Today’s energy markets impose unprecedented challenges—and opportunities. Business organizations can and do evolve in response to this environment. Show me an organization that clings to the business-as-usual approach to utility management, and I’ll show you an organization that loses opportunities to conserve, invest, and ultimately grow its wealth.


Tuesday, August 05, 2008

Energy Costs: Why is Industry So Slooooooow to React?

It’s no secret that the U.S. industrial sector is struggling with high energy costs. managers react first by chasing lower prices. But what about eliminating waste so they don't have to buy so much in the first place? Corporations seem to pursue these solutions at a snail's pace. Some current data from the U.S. Department of Energy’s Industrial Technologies Program provides some insight on this phenomenon.

The diagram below shows the state-by-state results from the U.S. DOE’s Save Energy Now program. Keep in mind that this activity provides free energy audits (for more information about energy audits, see below). Recipients of an audit get a summary that identifies potential savings. The U.S. DOE does not implement or pay for the actual improvements. Recipients must do that on their own, either by using in-house resources, or by securing the appropriate vendor.

( Click on Image to Enlarge)

Note how, in virtually every state, the volume of implementation is a mere fraction of what’s been identified. Before you conclude that the recommendations were too expensive, please note that the DOE’s program focus is on identifying measures with payback measures under two years. (A completely different discussion is the misguided use of "payback" to measure financial performance).
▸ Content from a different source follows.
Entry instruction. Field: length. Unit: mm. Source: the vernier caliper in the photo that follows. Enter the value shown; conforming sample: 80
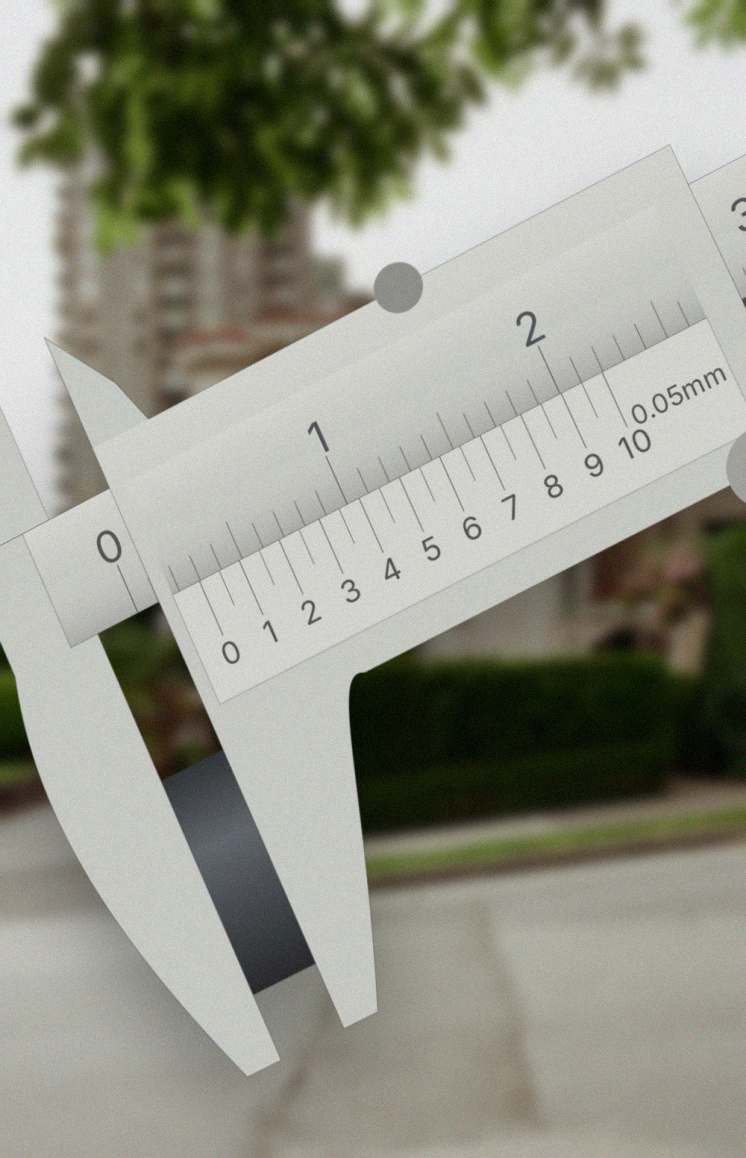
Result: 2.95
New York State is a notable exception, but this is because the state energy authority (NYSERDA) actually doles out cash incentives to underwrite the cost of improvements.
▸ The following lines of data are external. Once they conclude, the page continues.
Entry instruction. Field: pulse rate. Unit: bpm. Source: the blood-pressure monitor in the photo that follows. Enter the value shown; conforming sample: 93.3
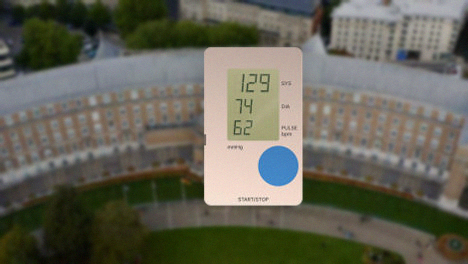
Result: 62
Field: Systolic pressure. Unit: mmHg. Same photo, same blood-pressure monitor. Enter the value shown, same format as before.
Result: 129
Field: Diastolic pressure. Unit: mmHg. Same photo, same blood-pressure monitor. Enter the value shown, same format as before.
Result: 74
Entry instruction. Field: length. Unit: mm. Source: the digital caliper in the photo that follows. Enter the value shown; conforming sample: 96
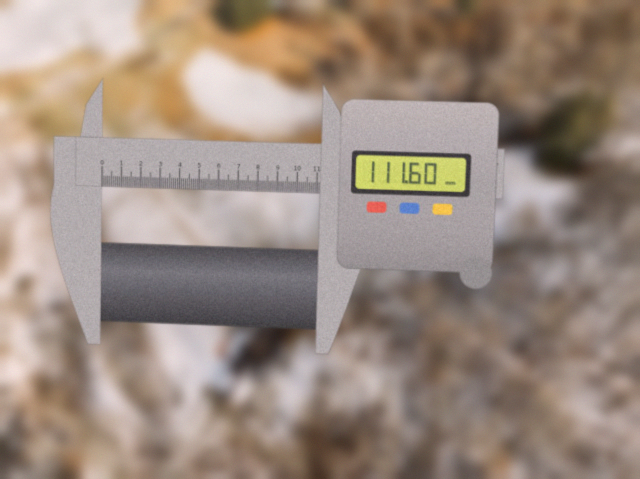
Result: 111.60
To me, these results (excepting New York) beg a mighty question: Why so little implementation? Here are my thoughts. Since this is a blog, you can add comments; I wish you would.

  1. First, and to be fair, it takes time for organizations to absorb engineering recommendations and to budget the capital to make them happen. The DOE’s program has only been in place since late 2005. Two hundred audits were conducted in 2006, and 250 more in 2007. People have not had time to follow up just yet, especially when you consider the slow economy, lean payrolls, and the chronic lack of time available to facility staff.
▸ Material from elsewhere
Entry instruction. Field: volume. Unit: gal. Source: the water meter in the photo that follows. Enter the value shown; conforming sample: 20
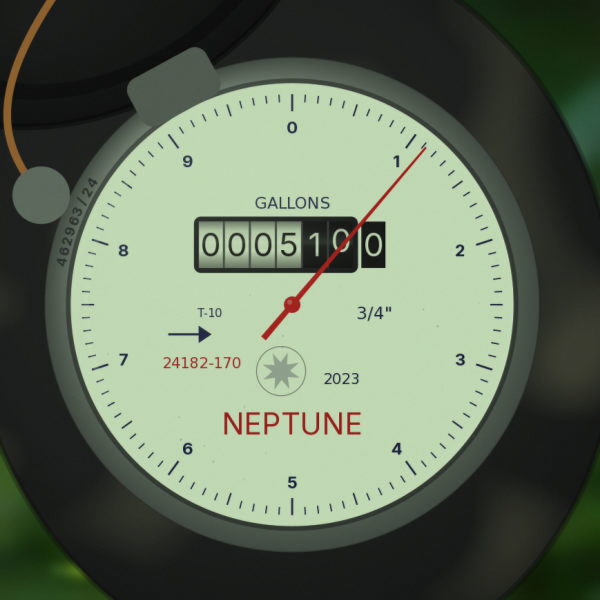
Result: 5101.1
  2. Second, free energy audits don’t inspire a high level of commitment from recipients. With no “skin in the game,” the urgency on the part of facility managers is naturally lower.

  3. Many recipients not only have the resources to secure a proper energy audit, they often times already have. By accepting the DOE’s free energy audit, they are inviting a “new set of eyes” to verify or expand earlier findings. The DOE does not require energy audit recipients to “do” anything with the results…. And even if they did, how exactly would enforcement work?

  4. To make energy improvements, a facility must accommodate change. Meaningful energy solutions require some combination of changes to technology, procedures, and practices. Change poses challenges—even threats—to people whose livelihood is connected to long-standing procedures and priorities. Change requires front line energy managers to practice a certain amount of salesmanship. Sadly, this kind of communication is often not the strength of most powerhouse superintendents or maintenance directors. Many good energy-saving proposals never get off the ground for this reason.

  5. Finally, I think a lot of people are betting on future hand-outs from the government and utility companies. This could be (many think) in the form of cash grants to underwrite improvement costs, or perhaps buyers' consortia that hopefully lower the price of fuel and power. Perhaps I'll share some thoughts about that in a future post.

If energy improvement is a discussion limited to mechanics in the boiler room, it’s a non-starter. Companies successful at energy management are those that develop a business plan with clear goals, criteria for action, and accountabilities for getting the work done. These are organizations that in fact perceive energy as a form of wealth, worthy of the same careful handling as cash currency, and deposits.